NEW YORK — Electronic health record data may be able to identify individuals who may benefit from genetic testing for diseases, a new analysis has found.
Rare genetic diseases affect about 5 percent of the world's population and can be tricky to diagnose, especially as many conditions are unknown and others can present with a range of symptoms or phenotypes. Patients often undergo long diagnostic odysseys.
Researchers from Vanderbilt University Medical Center suspected that longitudinal clinical data housed within EHRs could be used to identify patterns of rare phenotypes found among rare diseases and uncover individuals who might be affected. As they reported in Nature Medicine this week, the researchers developed a machine-learning based prediction model based on that idea and found it had high accuracy in identifying patients who underwent chromosomal microarray analysis, suggesting to the researchers that it could, in turn, identify individuals who may benefit from genetic testing more systematically.
"Patients with rare genetic diseases often face years of diagnostic odyssey before getting a genetic test, if they get one at all," lead author Douglas Ruderfer, an associate professor of medicine at Vanderbilt, said in a statement. "Our work could contribute to a more systematic and timely approach, alerting providers of patients that might benefit from a genetic test."
The researchers trained several models using data from a cohort of 2,286 patients who underwent chromosomal microarray testing and 9,144 matched controls who did not. They examined whether they could predict who had undergone genetic testing based on differences in diagnostic billing codes representing different phenotypes, or phecodes, in their EHRs. The best-performing model encompasses a random forest analysis and phecode counts as input.
That model further performed well when the researchers removed any phecodes that might have been from after the patients underwent genetic testing: It was able to correctly classify 87 percent of cases and 96 percent of controls.
While chromosomal microarray testing is often a first-line genetic test, the researchers noted that it is not the only type of genetic testing offered. They tested their model on a broader sample of 172,265 people, 10,074 of whom had visited a genetics clinic and 107,263 controls with no suspicion of genetic disease in their medical record.
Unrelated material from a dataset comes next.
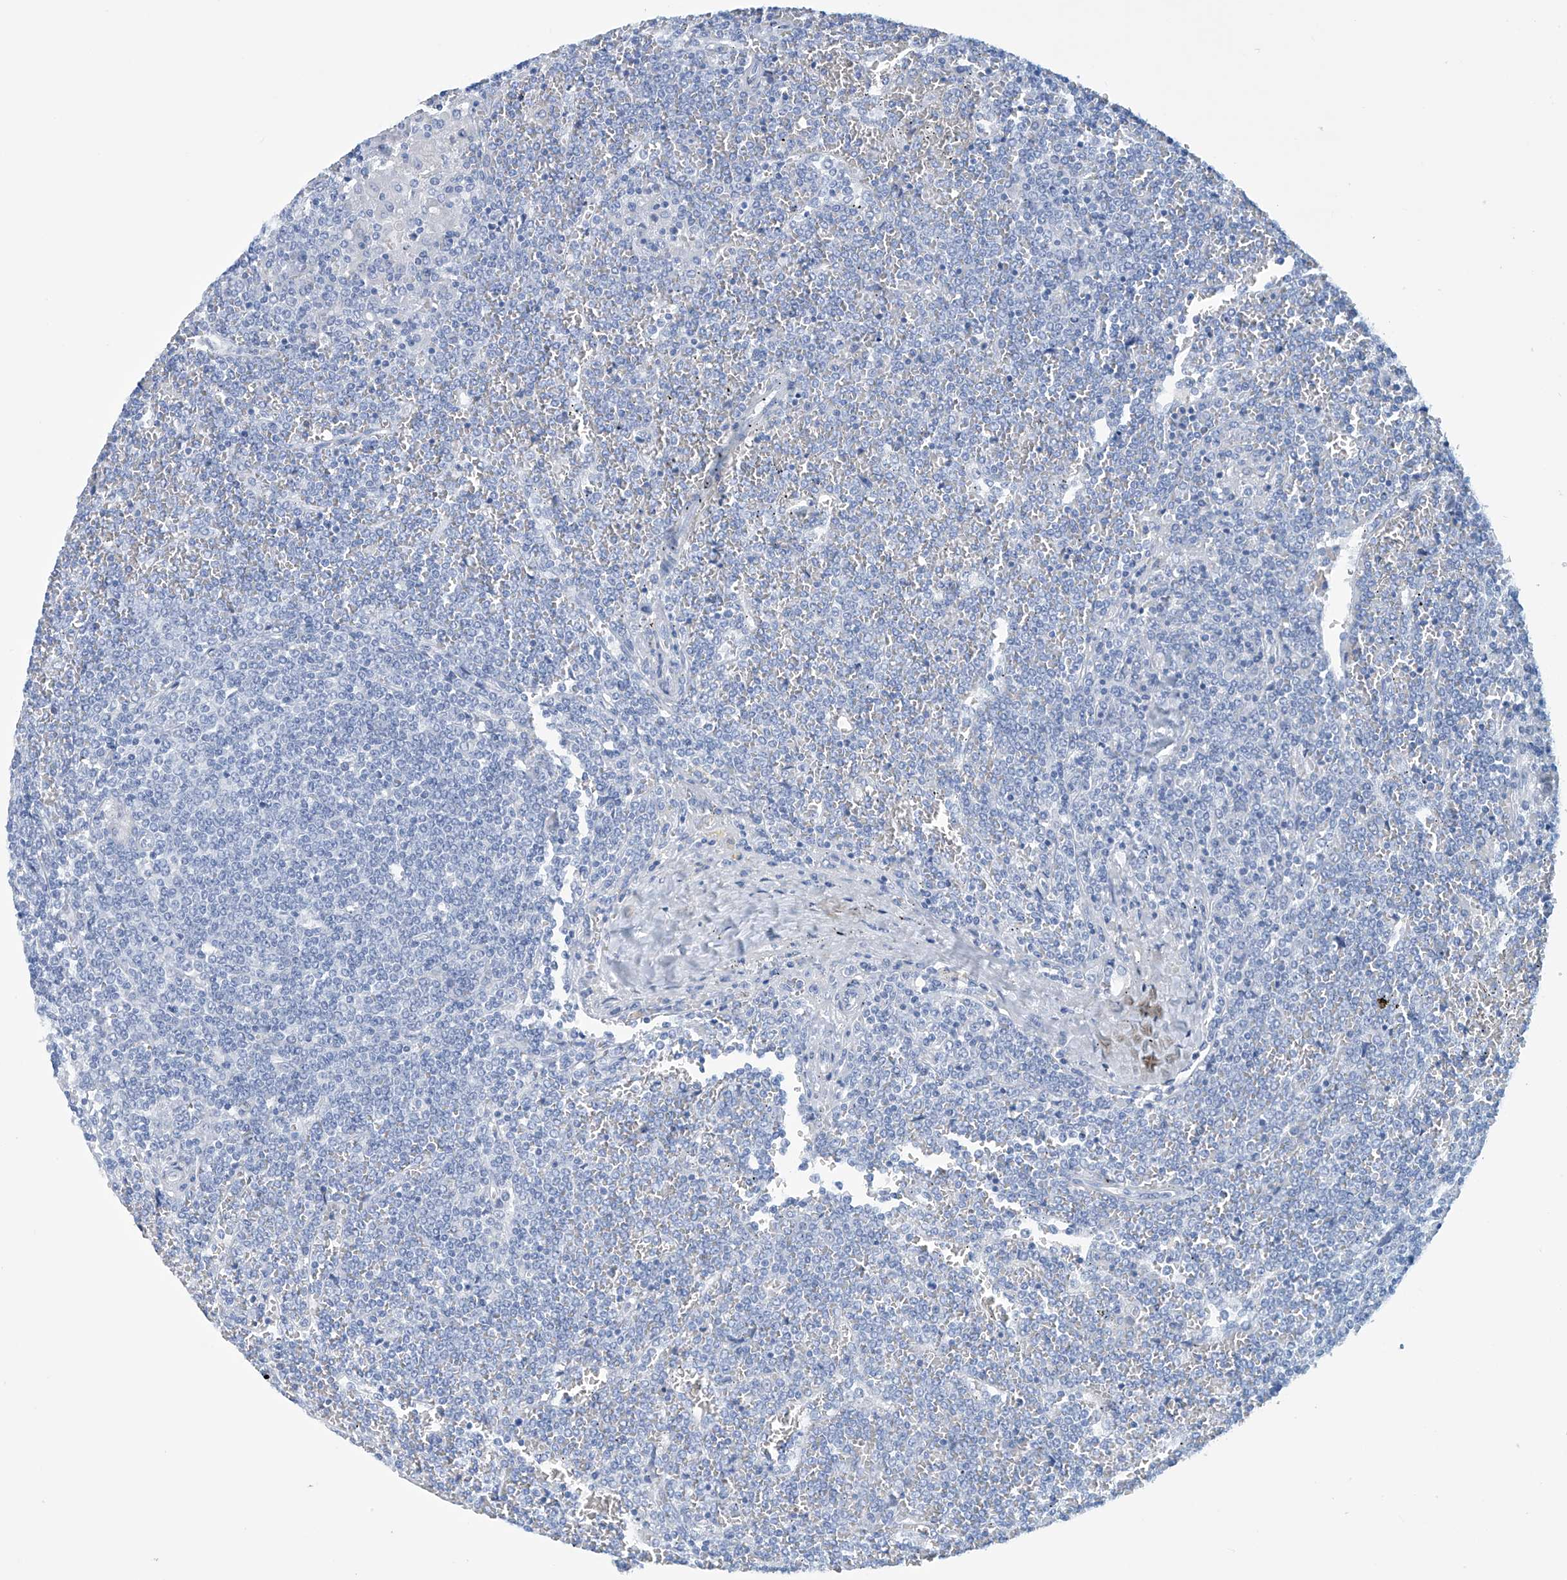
{"staining": {"intensity": "negative", "quantity": "none", "location": "none"}, "tissue": "lymphoma", "cell_type": "Tumor cells", "image_type": "cancer", "snomed": [{"axis": "morphology", "description": "Malignant lymphoma, non-Hodgkin's type, Low grade"}, {"axis": "topography", "description": "Spleen"}], "caption": "A histopathology image of human lymphoma is negative for staining in tumor cells. (DAB IHC with hematoxylin counter stain).", "gene": "DSP", "patient": {"sex": "female", "age": 19}}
In this cohort, the model could also correctly classify patients with accuracy. They validated their model at Massachusetts General Brigham to find it had high accuracy at an external site.
The researchers also tested their model on a set of 16 genetic diseases not in their training set, including Down syndrome and cystic fibrosis. They found it could identify patients with these more common genetic diseases, suggesting that the pattern of many rare phenotypes may hold across genetic diseases.
"After extensive validation demonstrated high predictive performance, we were really interested in assessing how an implementation of our model might compare to the current status quo for who receives a test, and what the results of those tests are," Ruderfer said.
He and his colleagues examined whether their model might be able to pick out patients for genetic testing before clinicians do. They estimated that their model would have suggested patients undergo testing months before they actually did. Depending on the threshold set, the model would have suggested testing between 122 days and 315 days earlier, on average.
The findings suggested to the researchers that their model could automate and systematize which patients are suspected of having a genetic disease and undergo genetic testing. They noted that their goal is to improve the identification of patients with genetic disease, not necessarily through wider testing but by making testing access more consistent and equitable.